# Beasts Of Chaos Tactics



## Lord Sven Kittyclaw (Mar 23, 2009)

Im going to write here some general beats of chaos tactics.

BEASTS OF CHAOS TACTICA 

Beasts of chaos are one of, probably the least played army in WHFB, and one of the weakest armies from a competitive point of view, however they can be powerful when used well. So I’m going to try and help you dear reader by giving a comprehensive review of beastman upgrades,units,characters etc.

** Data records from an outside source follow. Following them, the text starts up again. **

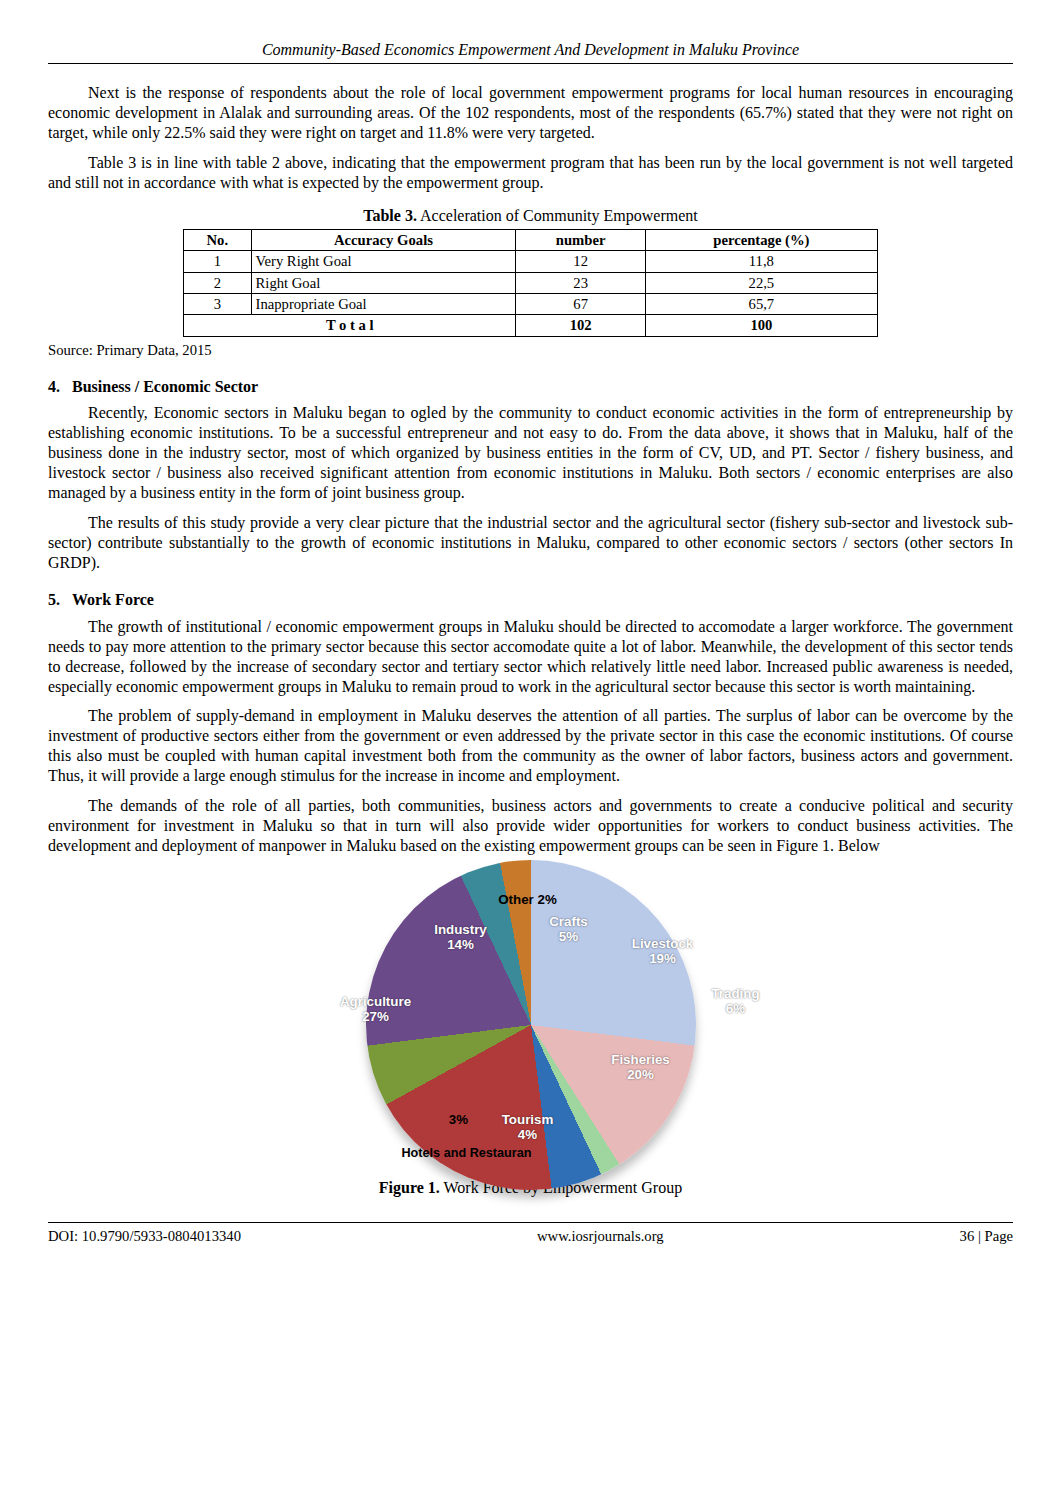Community-Based Economics Empowerment And Development in Maluku Province
Next is the response of respondents about the role of local government empowerment programs for local human resources in encouraging economic development in Alalak and surrounding areas. Of the 102 respondents, most of the respondents (65.7%) stated that they were not right on target, while only 22.5% said they were right on target and 11.8% were very targeted.
Table 3 is in line with table 2 above, indicating that the empowerment program that has been run by the local government is not well targeted and still not in accordance with what is expected by the empowerment group.
Table 3. Acceleration of Community Empowerment
| No. | Accuracy Goals | number | percentage (%) |
| --- | --- | --- | --- |
| 1 | Very Right Goal | 12 | 11,8 |
| 2 | Right Goal | 23 | 22,5 |
| 3 | Inappropriate Goal | 67 | 65,7 |
| T o t a l | 102 | 100 |
Source: Primary Data, 2015
4. Business / Economic Sector
Recently, Economic sectors in Maluku began to ogled by the community to conduct economic activities in the form of entrepreneurship by establishing economic institutions. To be a successful entrepreneur and not easy to do. From the data above, it shows that in Maluku, half of the business done in the industry sector, most of which organized by business entities in the form of CV, UD, and PT. Sector / fishery business, and livestock sector / business also received significant attention from economic institutions in Maluku. Both sectors / economic enterprises are also managed by a business entity in the form of joint business group.
The results of this study provide a very clear picture that the industrial sector and the agricultural sector (fishery sub-sector and livestock sub-sector) contribute substantially to the growth of economic institutions in Maluku, compared to other economic sectors / sectors (other sectors In GRDP).
5. Work Force
The growth of institutional / economic empowerment groups in Maluku should be directed to accomodate a larger workforce. The government needs to pay more attention to the primary sector because this sector accomodate quite a lot of labor. Meanwhile, the development of this sector tends to decrease, followed by the increase of secondary sector and tertiary sector which relatively little need labor. Increased public awareness is needed, especially economic empowerment groups in Maluku to remain proud to work in the agricultural sector because this sector is worth maintaining.
The problem of supply-demand in employment in Maluku deserves the attention of all parties. The surplus of labor can be overcome by the investment of productive sectors either from the government or even addressed by the private sector in this case the economic institutions. Of course this also must be coupled with human capital investment both from the community as the owner of labor factors, business actors and government. Thus, it will provide a large enough stimulus for the increase in income and employment.
The demands of the role of all parties, both communities, business actors and governments to create a conducive political and security environment for investment in Maluku so that in turn will also provide wider opportunities for workers to conduct business activities. The development and deployment of manpower in Maluku based on the existing empowerment groups can be seen in Figure 1. Below
Agriculture
27%
Industry
14%
Other 2%
Crafts
5%
Livestock
19%
Trading
6%
Fisheries
20%
Tourism
4%
3%
Hotels and Restauran
Figure 1. Work Force by Empowerment Group
DOI: 10.9790/5933-0804013340 www.iosrjournals.org 36 | Page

Lets start with the Marks of Chaos
UNDIVIDED
This Mark allows you to mix and match marks in your army allowing you to tap the strengths of each. Units with this mark Can Re-roll failed panic tests. Which Is useful for the low leadership of this army.

KHORNE
The mark of the blood god grants two useful benefits to your warriors, frenzy and addind a DD, Now this is quite powerful as it means you can play a mono-khorne list without having to break fluff and field wizards of your own. A word of caution however, the good movement speed of beastmen means you can be easily Dragged around due to your frenzy, that is were Chaos hounds come in, more on them later.

TZEENTCH
The Mark of the changer Grants a single benefit to regiments and other non character units, They add a die to the power dice pool, This can allow you to unleash a magical onslaught that few other armies can match. You can have no Bray-shamans dedicated to Tzeentch however, which means that your wargors and beastlords will be quite expensive as will your DoomBull.

NURGLE
The Great Corrupter adds a single benefit to regiments and non character units, Fear This can be useful for obvious reasons, however for a competitive list this mark is often overlooked. This mark Really Shines on characters however, Granting them an extra wound on their profile. This can make your characters quite tough.

SLAANESH
The prince of pleasure makes your men ITP this is good combined with the low LD of the beastmen army in general. On Characters It has the same effect. 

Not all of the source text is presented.